After they had spent over 2 years in hiding the war was nearly over. They were just waiting for the allies to work their way up to Amsterdam so they could finally be free. Nobody knows how they were found or who turned them in, but one night the Nazis came and arrested them all. They were sent out on the very last train to Aushweitz. After being separated and most eventually sent to other concentration camps, Anne’s father Otto Frank was the only one of the 8 people to survive. One of the people who had helped them hide found the diary, one of the few things not taken by the Nazis, who cleared out all the furniture and anything else they thought had value. The actual diary Anne filled up early on, but she kept writing on whatever paper she had available, which an employee who had helped them found scattered about and saved for when Anne returned along with the diary. Since she never returned it was given to her father, who published it as that had been Anne’s wish to publish the story of their time in the secret annex.
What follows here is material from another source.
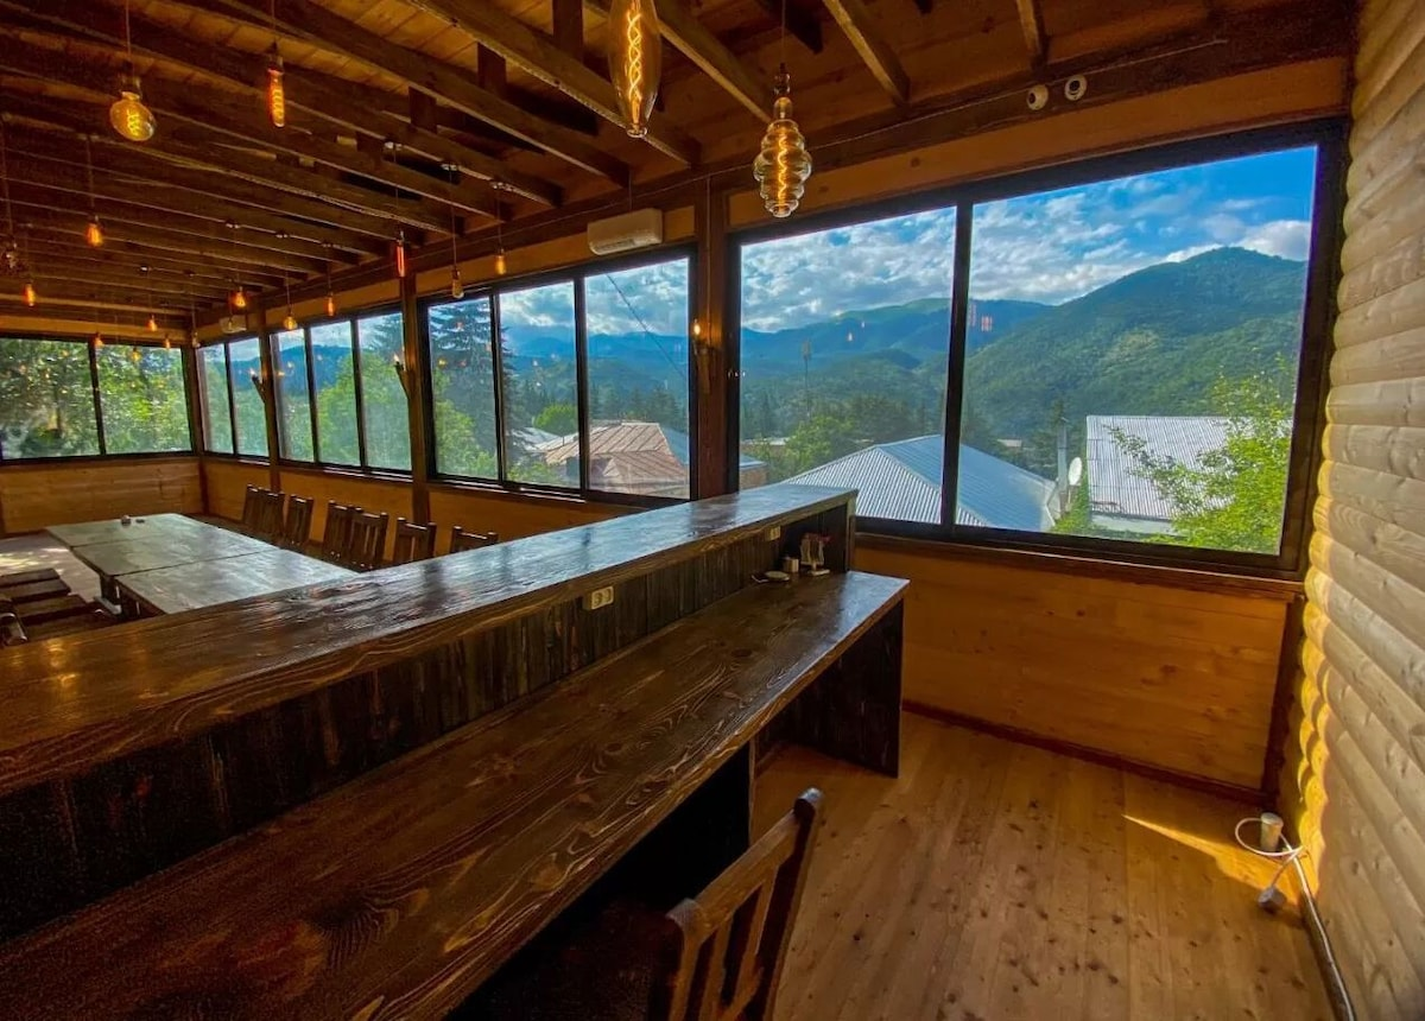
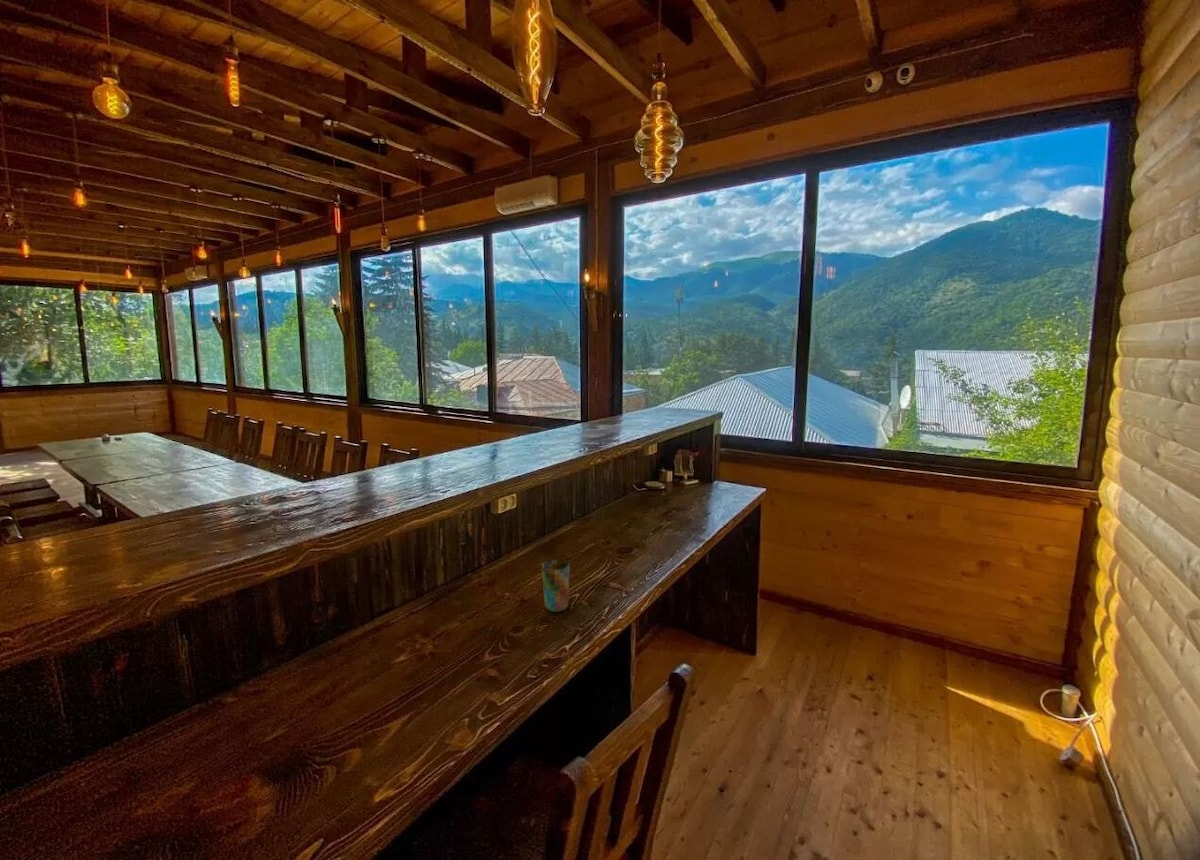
+ cup [541,559,571,613]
People are given audio boxes before they get into the actual museum, which have different things to say in the various rooms you pass through. Most of it is also written near pictures or items in the rooms. Once you get to the actual secret annex there is no more audio until leaving the annex into additional rooms of the museum. The annex is mostly empty rooms because it was left as it was after the Nazis took everything. The tour does of course exit through a gift shop as do most tourist attractions everywhere. There is a display there of many different versions of the diary published over the years in quite a variety of languages. There’s also a book available of Anne’s fictional writings from her time spent in the secret annex.
Up until recently I found it hard to fathom how one psychopathic leader could get so many people to support them. Unfortunately, not everyone learns from history. There’s an old saying that those who don’t learn from history are doomed to repeat it. The atrocities of World War 2 started by dehumanizing Hitler’s chosen scapegoats and getting others to believe those people are responsible for all of their troubles. Eventually when there are enough people who believe the lies and no longer see that group as fellow human beings, but rather as perpetrators of whatever horrendous deeds are attributed to them it opens the door for terrible things to happen. Those tactics are still at work.
Although pictures were not allowed at the Anne Frank Museum, Madam Tussaud’s Wax Museum in Amsterdam has a figure of Anne, in a room that contains a few furnishings that may be similar to what were in the house. Since the Nazis took everything the replicas are probably not exact. There’s also a wax replica of the bookcase used to hide the entry to the annex and pictures are allowed in the wax museum.